Create a new ARC Raiders account when the profile is bricked

When ARBG0000 hits so hard that you can’t interact with any menu, the only fully reliable way players have continued playing has been to create a new profile:

  • Create a fresh Embark account if you’re on PC, or log in with a different platform account on console.
  • Start ARC Raiders with that new identity.

This completely bypasses the corrupted save state, at the cost of all progression, items, and unlocks on the original account. It is a last resort, but it confirms that the bug lives in the backend profile, not on your hardware.


What does not help with illegal backend mutation errors

Because the problem is server-side, several common troubleshooting steps are largely ineffective:

  • Reinstalling the game: Does not change the backend’s view of your account or inventory.
  • Verifying game files: Useful for crashes or missing assets, but it does not touch your server save.
  • Power cycling your console or PC: May clear local caches and transient network issues, but a persistent ARBG0000 or rollback loop will immediately return if the backend state remains broken.

These steps are harmless to try once, especially if you suspect a local connectivity problem, but they should not be expected to repair illegal mutation issues on their own.

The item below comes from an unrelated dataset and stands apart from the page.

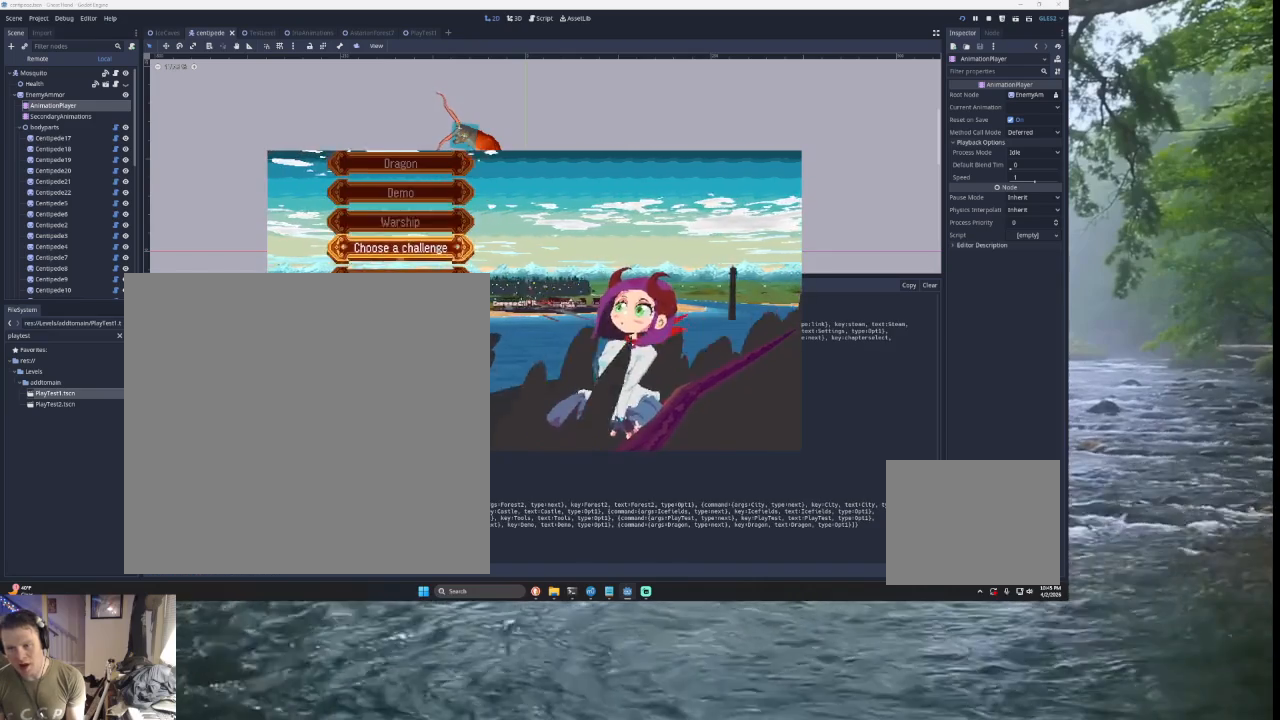
{"buttons": [], "left_stick": "center", "right_stick": "center", "events": [[100, "SQUARE", "down"], [200, "SQUARE", "up"]]}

How much progress can be lost when inventory is rolled back

When the backend rolls your inventory back, it resets to the last point where it recorded a coherent state. That can mean:

  • Losing loot from a raid that ended right as the servers went unstable.
  • Undoing several trader runs if those transactions never fully committed.
  • Reverting item repairs, crafts, or dismantles that were in-flight during an outage.

In some cases, players see a rollback message but, after inspecting their stash, find that little or nothing meaningful changed. In others, hours of work since the prior session checkpoint can vanish. The variability depends entirely on when the backend last wrote a solid snapshot for your profile and how much action happened after that point.


What players can realistically do while waiting for server-side fixes

Since the root causes are within Embark’s backend logic and infrastructure, the long-term solution has to come from server patches and better handling of desyncs. In the meantime, the most practical steps for players are:

  • Avoid heavy inventory management or high-value trades during obvious server instability or connection errors.
  • If you see repeated illegal mutation messages, but can still move around menus, clean up odd stacks, and finish any quests that seem to be firing the pop-ups.
  • Use the disconnect–reconnect sync reset trick once if you’re stuck in an ARBG0000 loop, before giving up on the profile.
  • When completely bricked, decide whether creating a new account is worth the lost progress.

The “illegal mutation” language makes these errors sound more dramatic than they are. In practice, they are the backend’s way of saying, “this change doesn’t match what I know about you, so I’m rewinding to the last safe point.” Until the server-side validation and rollback logic becomes more forgiving, players will keep bumping into that message whenever ARC Raiders’ live service layer stumbles.